Now, THAT'S some positive thinking! Now all we need is about nine more quarters!


----------



## Trader Ed (Jun 17, 2002)

Madsen has half of Sheeds points right now


----------



## KingSpeed (Oct 30, 2003)

We just missed a shot and Sheed was under the hoop and he didn't even jump for it. Ugh


----------



## Ed O (Dec 30, 2002)

Bonzi Wells was on the team early this season, gambitnut. He was a difference maker and one of our best players. Because we've replaced him with a non-factor and a future pick, I feel the team's talent level has been dramatically reduced, and I feel that the team knows that the franchise is simply not interested in winning anything this year.

Add in Dale's absence and this is a bad team. After tonight they're 5-11 in their last 16 games, and it could get worse before it gets better.

Ed O.


----------



## KingSpeed (Oct 30, 2003)

we could still win this game

every game is 48 minutes long


----------



## KingSpeed (Oct 30, 2003)

I SO wish that three by McInnis had gone in. We should have drawn that play up for Sheed. What an opportunity to sneak within 14!


----------



## FeloniusThunk (Jan 1, 2003)

The Goldwire to Madsen combo is simply too much for Damon and Zach to contain.

I'm going to go cry now.


----------



## Dan (Dec 30, 2002)

> Originally posted by <b>Ed O</b>!
> Unlike most games early this season where we fell behind early, I just don't see how we can catch up. We just don't have the horses. Addition by subtraction strikes again.
> 
> Very sad to see.
> ...


yah, because god knows Bonzi would be the difference maker in this game...

when are you going to get off the bonzi riff?

He wasn't making the difference you keep suggesting he was.

Bottom line, the team is being out played, out smarted, and out hustled.

bonzi was one of the biggest problems when it came to those. 

I mean, for gods aske, Mark Madsen is outplaying the blazers by his own.


----------



## NateBishop3 (Jul 22, 2003)

→ TASK A:
Decide whether each statement below agrees with the forum thread: (i) Ed O reports that the team is 5-11 in its last 16 games. (ii) KingSpeed wishes a three by McInnis had gone in. (iii) Dan agrees that Bonzi was making the difference Ed O suggests. Answer yes or no for each, quoting the words from the thread that settle it.
→ TASK B:
Output the stretch of the forum thread from "## Ed O (Dec" through "anything this year." without any changes.
→ TASK C:
In the forum thread, what does Trader Ed say about Madsen's points compared with Sheed's?

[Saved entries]
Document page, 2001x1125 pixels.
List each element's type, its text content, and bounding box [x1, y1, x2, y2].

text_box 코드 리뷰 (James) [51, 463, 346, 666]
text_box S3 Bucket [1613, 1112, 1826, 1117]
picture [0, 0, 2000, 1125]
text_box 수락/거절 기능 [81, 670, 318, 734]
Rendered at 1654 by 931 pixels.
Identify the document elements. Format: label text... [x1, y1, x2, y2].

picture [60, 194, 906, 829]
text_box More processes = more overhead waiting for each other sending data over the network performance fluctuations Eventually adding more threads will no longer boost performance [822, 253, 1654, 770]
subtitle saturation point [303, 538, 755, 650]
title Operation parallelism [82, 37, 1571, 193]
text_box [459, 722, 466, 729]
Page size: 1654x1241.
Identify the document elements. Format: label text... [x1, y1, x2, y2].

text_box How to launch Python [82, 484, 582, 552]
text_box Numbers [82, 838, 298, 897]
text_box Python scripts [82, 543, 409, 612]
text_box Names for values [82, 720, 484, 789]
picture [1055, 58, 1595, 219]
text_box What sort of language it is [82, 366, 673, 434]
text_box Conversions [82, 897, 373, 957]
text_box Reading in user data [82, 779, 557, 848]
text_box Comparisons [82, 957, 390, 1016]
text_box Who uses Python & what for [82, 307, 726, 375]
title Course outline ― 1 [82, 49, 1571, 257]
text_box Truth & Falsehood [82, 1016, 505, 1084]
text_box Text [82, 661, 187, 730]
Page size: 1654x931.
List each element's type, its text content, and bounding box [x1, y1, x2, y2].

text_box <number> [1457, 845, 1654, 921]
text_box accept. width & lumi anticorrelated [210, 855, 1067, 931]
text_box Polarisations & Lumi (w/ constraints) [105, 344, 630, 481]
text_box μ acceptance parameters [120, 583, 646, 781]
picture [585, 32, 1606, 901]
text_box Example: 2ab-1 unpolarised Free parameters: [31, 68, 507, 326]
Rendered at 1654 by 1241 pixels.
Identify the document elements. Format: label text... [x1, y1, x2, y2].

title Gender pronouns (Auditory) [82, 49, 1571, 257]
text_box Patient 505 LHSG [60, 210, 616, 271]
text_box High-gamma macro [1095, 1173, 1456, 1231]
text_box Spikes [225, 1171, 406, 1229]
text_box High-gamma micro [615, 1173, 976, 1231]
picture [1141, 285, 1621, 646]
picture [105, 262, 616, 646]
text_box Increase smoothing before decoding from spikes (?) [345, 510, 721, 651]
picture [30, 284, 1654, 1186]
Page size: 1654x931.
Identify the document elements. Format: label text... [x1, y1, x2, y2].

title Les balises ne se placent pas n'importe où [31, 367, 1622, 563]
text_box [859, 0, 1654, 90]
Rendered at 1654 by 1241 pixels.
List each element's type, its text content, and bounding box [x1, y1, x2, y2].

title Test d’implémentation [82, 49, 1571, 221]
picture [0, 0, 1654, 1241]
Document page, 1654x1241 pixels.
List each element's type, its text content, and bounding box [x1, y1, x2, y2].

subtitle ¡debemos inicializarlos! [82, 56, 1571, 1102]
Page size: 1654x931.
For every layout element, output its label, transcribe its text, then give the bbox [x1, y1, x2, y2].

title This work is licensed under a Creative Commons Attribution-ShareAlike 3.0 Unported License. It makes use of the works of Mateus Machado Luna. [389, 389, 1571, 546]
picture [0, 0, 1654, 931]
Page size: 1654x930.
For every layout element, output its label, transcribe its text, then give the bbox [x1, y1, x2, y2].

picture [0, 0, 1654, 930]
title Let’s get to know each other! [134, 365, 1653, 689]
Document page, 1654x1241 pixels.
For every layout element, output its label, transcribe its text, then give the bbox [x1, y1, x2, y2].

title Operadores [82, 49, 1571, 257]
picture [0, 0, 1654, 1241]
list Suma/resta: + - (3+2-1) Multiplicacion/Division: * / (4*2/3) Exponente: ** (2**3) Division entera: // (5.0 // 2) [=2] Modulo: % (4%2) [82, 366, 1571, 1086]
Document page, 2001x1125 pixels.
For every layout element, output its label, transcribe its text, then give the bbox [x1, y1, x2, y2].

→ TASK ANSWER A:
(i) Yes: "After tonight they're 5-11 in their last 16 games"
(ii) Yes: "I SO wish that three by McInnis had gone in."
(iii) No: "He wasn't making the difference you keep suggesting he was."

→ TASK ANSWER B:
## Ed O (Dec 30, 2002)

Bonzi Wells was on the team early this season, gambitnut. He was a difference maker and one of our best players. Because we've replaced him with a non-factor and a future pick, I feel the team's talent level has been dramatically reduced, and I feel that the team knows that the franchise is simply not interested in winning anything this year.

→ TASK ANSWER C:
Madsen has half of Sheed's points.